>>
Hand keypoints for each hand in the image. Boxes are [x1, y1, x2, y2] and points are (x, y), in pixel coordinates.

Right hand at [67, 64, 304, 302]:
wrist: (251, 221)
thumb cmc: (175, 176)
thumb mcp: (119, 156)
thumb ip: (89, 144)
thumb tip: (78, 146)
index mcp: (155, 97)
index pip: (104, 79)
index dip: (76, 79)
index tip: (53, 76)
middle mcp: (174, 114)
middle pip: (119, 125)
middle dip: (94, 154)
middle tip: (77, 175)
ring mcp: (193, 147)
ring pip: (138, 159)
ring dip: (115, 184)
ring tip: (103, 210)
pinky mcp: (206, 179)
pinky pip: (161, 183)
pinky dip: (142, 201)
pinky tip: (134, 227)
<<
Problem to work on: After reading the data, retype all of it exactly as it reads.

Exercise solution:
Hand keypoints for each hand in the image. Boxes are [x1, y1, x2, y2] and points are (x, y), in pixel coordinates.

Right hand at [67, 64, 304, 302]:
wrist: (251, 221)
thumb cmc: (175, 176)
thumb mcp: (119, 156)
thumb ip: (89, 144)
thumb tip: (78, 146)
index mcp: (155, 97)
index pip: (104, 79)
index dip: (76, 79)
index tip: (53, 76)
middle mcp: (174, 114)
middle pip: (119, 125)
middle dip: (94, 154)
middle tip: (77, 175)
ring mcp: (193, 147)
ring pip: (138, 159)
ring dip: (115, 184)
ring tip: (103, 210)
pinky mcp: (206, 179)
pinky pip: (161, 183)
pinky dip: (142, 201)
pinky tip: (134, 227)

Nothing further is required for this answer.